Community Research and Development Information Service - CORDIS

FP6

LARGE-SOFC — Result In Brief

Project ID: 19739
Funded under: FP6-SUSTDEV
Country: Finland

Super power plants

Advances in technology will allow solid oxide fuel cells to produce much more electric power. This offers yet another potential solution to promoting sustainable energy.
Super power plants
Technology is constantly looking for new ways to produce more efficient energy at lower costs and with fewer emissions. Improving on existing solid oxide fuel cell (SOFC) technology may offer one way of creating cleaner energy. SOFC is an electrochemical conversion device that produces electricity from oxidising a fuel, and is characterised by electrolyte material (solid oxide or ceramic). It is generally efficient, stable and cost-effective but requires higher operating temperatures and longer start-up times.

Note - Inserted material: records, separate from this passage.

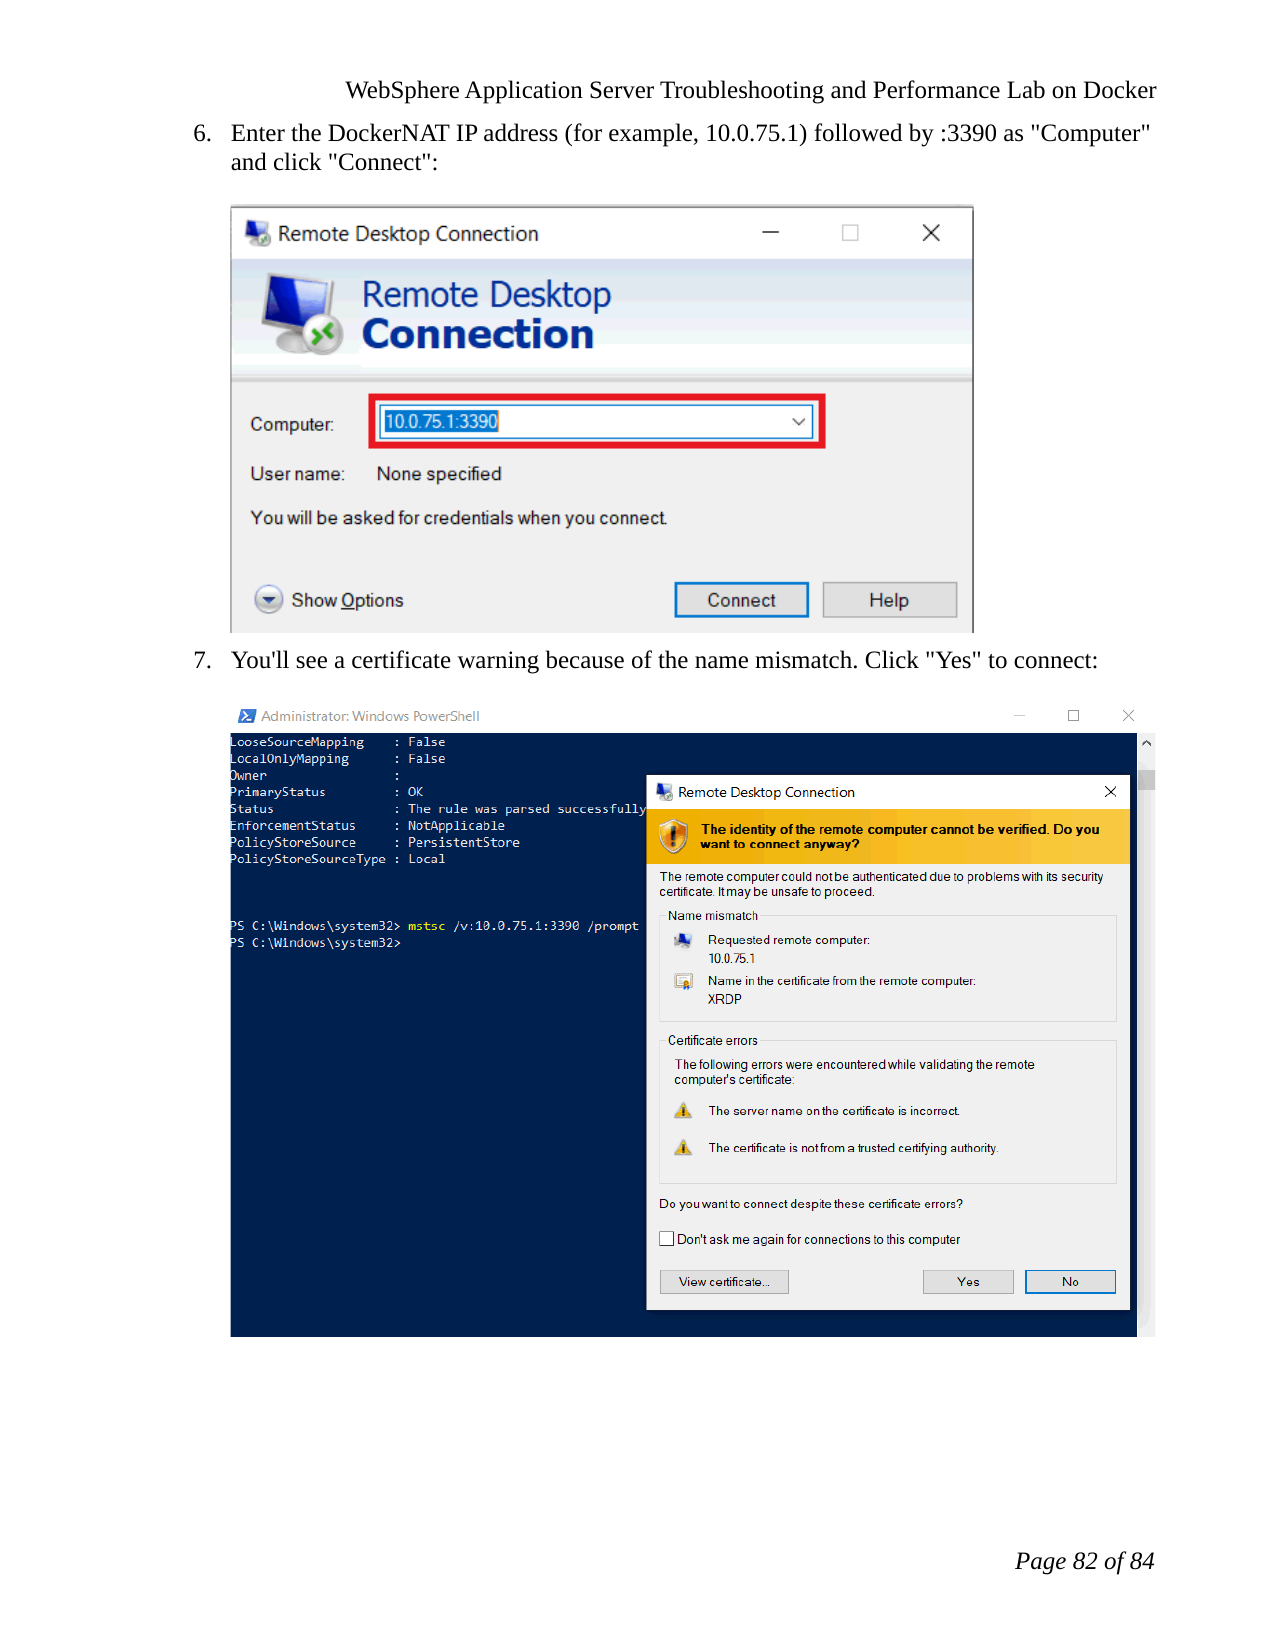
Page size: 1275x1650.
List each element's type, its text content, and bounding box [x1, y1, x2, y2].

picture [230, 702, 1156, 1337]
list You'll see a certificate warning because of the name mismatch. Click "Yes" to connect: [193, 645, 1157, 1337]
picture [230, 204, 974, 633]
list Enter the DockerNAT IP address (for example, 10.0.75.1) followed by :3390 as "Computer" and click "Connect": [193, 118, 1157, 632]
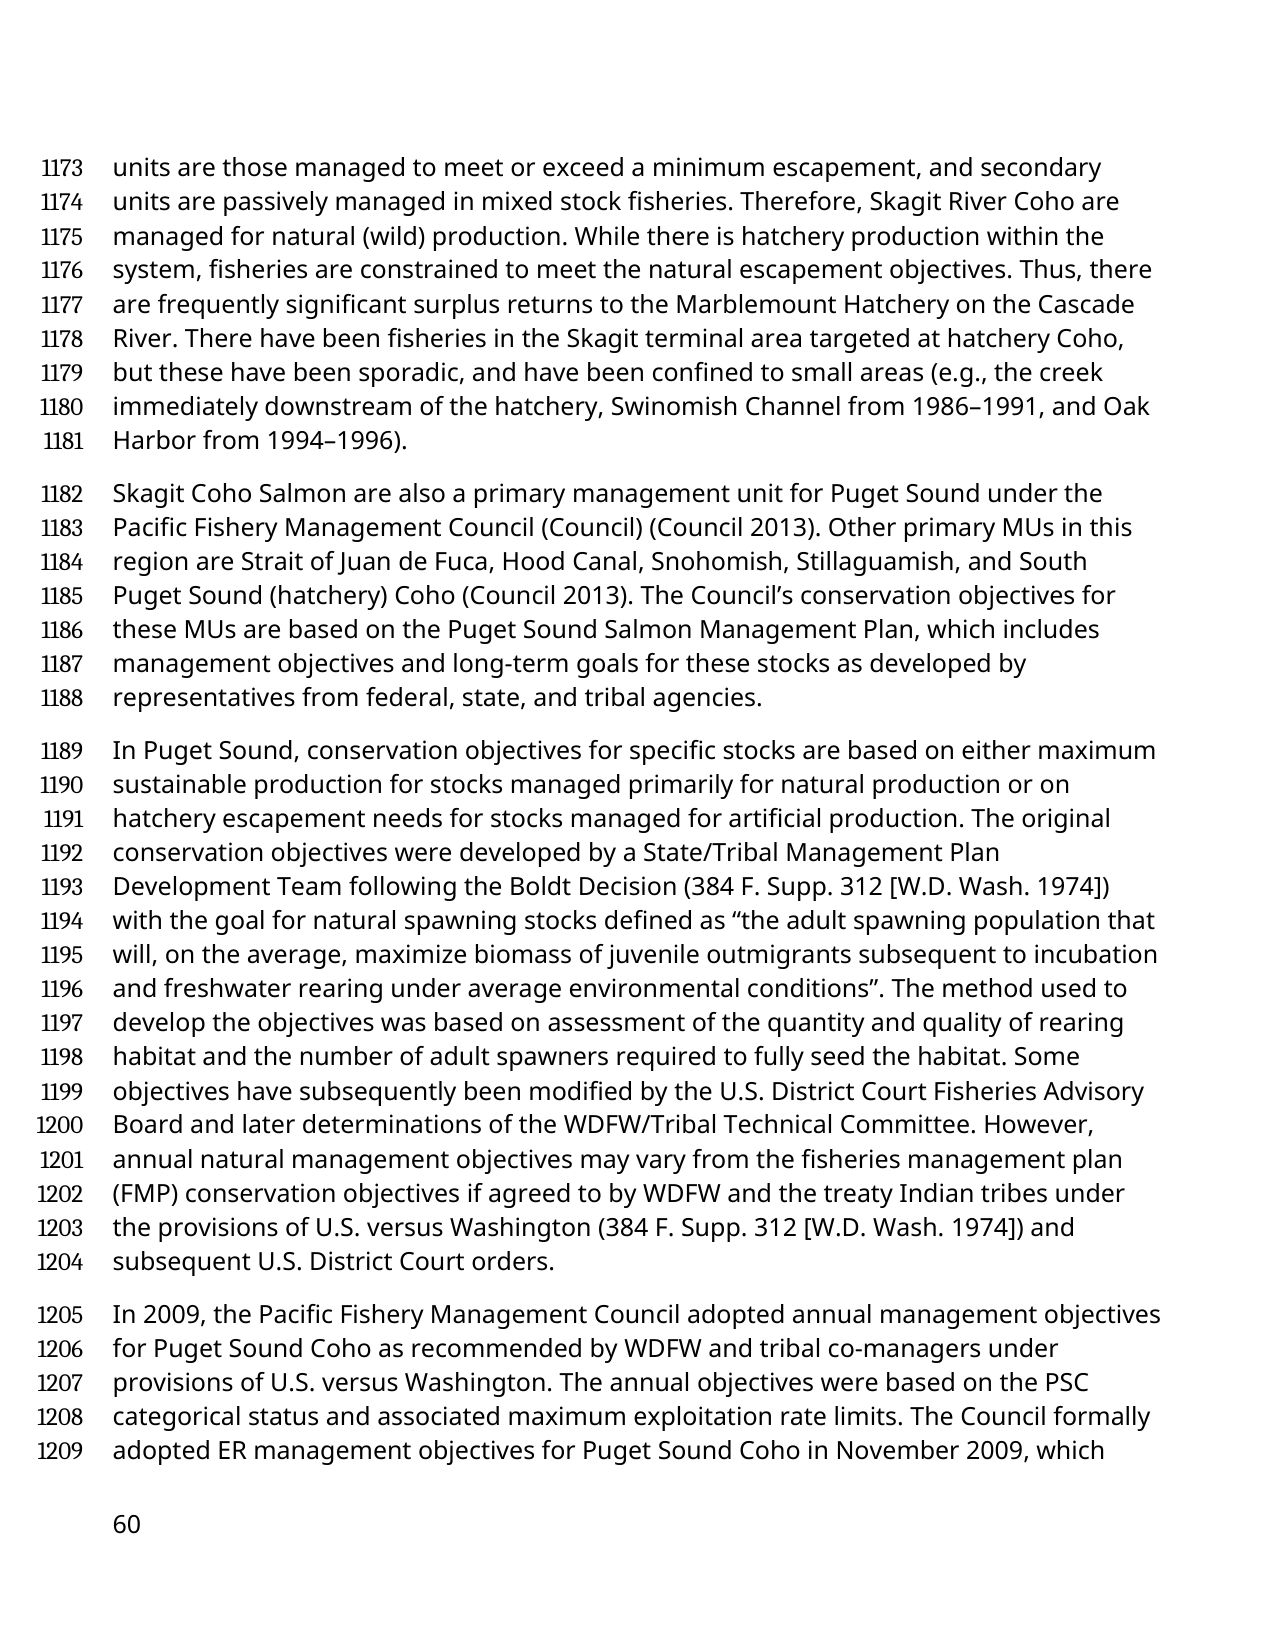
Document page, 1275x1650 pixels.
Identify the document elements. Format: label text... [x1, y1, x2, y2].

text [112, 150, 1162, 457]
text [112, 1296, 1162, 1467]
text Skagit Coho Salmon are also a primary management unit for Puget Sound under the Pacific Fishery Management Council (Council) (Council 2013). Other primary MUs in this region are Strait of Juan de Fuca, Hood Canal, Snohomish, Stillaguamish, and South Puget Sound (hatchery) Coho (Council 2013). The Council’s conservation objectives for these MUs are based on the Puget Sound Salmon Management Plan, which includes management objectives and long-term goals for these stocks as developed by representatives from federal, state, and tribal agencies. [112, 475, 1162, 714]
text In Puget Sound, conservation objectives for specific stocks are based on either maximum sustainable production for stocks managed primarily for natural production or on hatchery escapement needs for stocks managed for artificial production. The original conservation objectives were developed by a State/Tribal Management Plan Development Team following the Boldt Decision (384 F. Supp. 312 [W.D. Wash. 1974]) with the goal for natural spawning stocks defined as “the adult spawning population that will, on the average, maximize biomass of juvenile outmigrants subsequent to incubation and freshwater rearing under average environmental conditions”. The method used to develop the objectives was based on assessment of the quantity and quality of rearing habitat and the number of adult spawners required to fully seed the habitat. Some objectives have subsequently been modified by the U.S. District Court Fisheries Advisory Board and later determinations of the WDFW/Tribal Technical Committee. However, annual natural management objectives may vary from the fisheries management plan (FMP) conservation objectives if agreed to by WDFW and the treaty Indian tribes under the provisions of U.S. versus Washington (384 F. Supp. 312 [W.D. Wash. 1974]) and subsequent U.S. District Court orders. [112, 732, 1162, 1277]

The EU-funded project 'Towards a large SOFC power plant' (Large-SOFC) investigated a new model of power plants based on upgraded SOFC technology. It focused primarily on developing concepts, components and sub-systems for SOFC-based power plants that could possibly generate hundreds of kilowatts of power up to several megawatts.

The project aimed to identify how best to move from the kilowatt level to the megawatt level in SOFC, keeping the cost below EUR 1,000 per kilowatt at the production level and aiming for 50,000 hours durability. It also wanted to achieve efficiencies over the current 60 % electric power and 80 % for combined heat and power (CHP).

The project team analysed, modelled and validated the proposed system and sub-systems, considering balance of plant (BoP), industrial scale and fuel flexibility. It also examined socioeconomic issues that could affect installation and operation of SOFC systems, including types of fuel, connection to grid, safety and life cycle assessment (LCA).

The Large-SOFC project elaborated several viable models. In one model using bio-methanol, the life cycle analysis conducted yielded favourable environmental performances for a SOFC system in comparison to a conventional power plant. New SOFC models can certainly play a role in a greener future.